A onda conservadora não poupa ninguém! E não acho que ela seja pior na moda do que é na política, nos ataques homofóbicos, na violência doméstica, nas discussões de gênero, nas fake news. É claro que não é. Mas eu sinto que o conservadorismo na moda passa mais despercebido e consegue se infiltrar onde muitos outros preconceitos não são mais tolerados. Quantas mulheres progressistas eu já vi em discursos superconservadores quando o tema é roupa? Fazendo piada de outras pessoas, reforçando discurso racista no RH, achando brega tudo que é barato, achando chique tudo que é caro.

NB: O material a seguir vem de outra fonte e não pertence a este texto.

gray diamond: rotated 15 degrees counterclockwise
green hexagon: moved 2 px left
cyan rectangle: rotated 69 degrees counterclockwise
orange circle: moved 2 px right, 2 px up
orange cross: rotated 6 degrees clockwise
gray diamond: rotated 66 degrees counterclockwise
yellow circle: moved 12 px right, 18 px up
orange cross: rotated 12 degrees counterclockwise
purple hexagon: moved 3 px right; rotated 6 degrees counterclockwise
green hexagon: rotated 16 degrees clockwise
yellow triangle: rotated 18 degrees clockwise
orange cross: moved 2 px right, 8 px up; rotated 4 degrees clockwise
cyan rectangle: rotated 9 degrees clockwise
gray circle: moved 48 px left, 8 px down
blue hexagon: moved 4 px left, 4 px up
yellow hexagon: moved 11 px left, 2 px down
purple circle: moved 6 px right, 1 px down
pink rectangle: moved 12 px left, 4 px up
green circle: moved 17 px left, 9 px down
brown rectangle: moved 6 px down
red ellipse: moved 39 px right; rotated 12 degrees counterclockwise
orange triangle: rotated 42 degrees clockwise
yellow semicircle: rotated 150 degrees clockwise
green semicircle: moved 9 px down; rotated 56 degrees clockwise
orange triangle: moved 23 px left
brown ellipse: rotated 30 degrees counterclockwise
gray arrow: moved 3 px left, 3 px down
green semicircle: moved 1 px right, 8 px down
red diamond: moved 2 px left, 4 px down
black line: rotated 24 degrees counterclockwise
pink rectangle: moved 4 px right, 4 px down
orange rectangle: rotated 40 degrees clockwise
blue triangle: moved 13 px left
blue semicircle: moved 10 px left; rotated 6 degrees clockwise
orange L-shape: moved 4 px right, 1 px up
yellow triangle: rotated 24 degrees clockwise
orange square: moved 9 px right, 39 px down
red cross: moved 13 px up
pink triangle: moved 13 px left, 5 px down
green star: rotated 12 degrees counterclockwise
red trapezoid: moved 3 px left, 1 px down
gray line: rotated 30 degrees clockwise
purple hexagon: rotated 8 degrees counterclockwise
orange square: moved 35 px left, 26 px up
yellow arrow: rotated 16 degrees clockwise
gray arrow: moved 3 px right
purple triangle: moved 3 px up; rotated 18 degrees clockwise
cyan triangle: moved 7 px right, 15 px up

Não é natural roupas femininas sem bolso

As pessoas, no geral, têm mais dificuldade em perceber que "10 maneiras de disfarçar o quadril" é, sim, um conteúdo gordofóbico e que reafirma que só há uma silhueta bonita e que deve ser perseguida a qualquer custo. Até hoje brigam comigo quando digo que é importante que as pessoas possam se vestir delas mesmas: "Mas que absurdo uma pessoa ir numa festa de casamento de tênis". E ninguém se dá conta que esse é um discurso classista, que expõe, sim, uma moda que se propõe a segregar em castas. As pessoas esquecem que roupa também custa dinheiro e que a imensa maioria das brasileiras veste o que dá, o que pode, o que tem.

"Ah, mas é só roupa." Roupa é só roupa enquanto produto no cabide. Roupa no corpo é moda, estilo, goste você ou não. E moda é uma ideia, um conjunto de códigos, que mudam muito com o passar do tempo —basta pensar que já houve uma época que as mulheres eram incapazes de correr em um incêndio porque cada vestido pesava mais de 20 quilos. Isso hoje parece inconcebível, né? Mas continuamos achando natural roupas femininas sem bolso, designer de sapato feminino dizendo que conforto é cafona e uma indústria de moda inteira focada em produzir roupas só para as pessoas magras.

Não é só roupa. É uma ideia de mundo que se expressa através do que a gente veste e também através do que a gente acredita, repete, julga e consome quando falamos de roupa.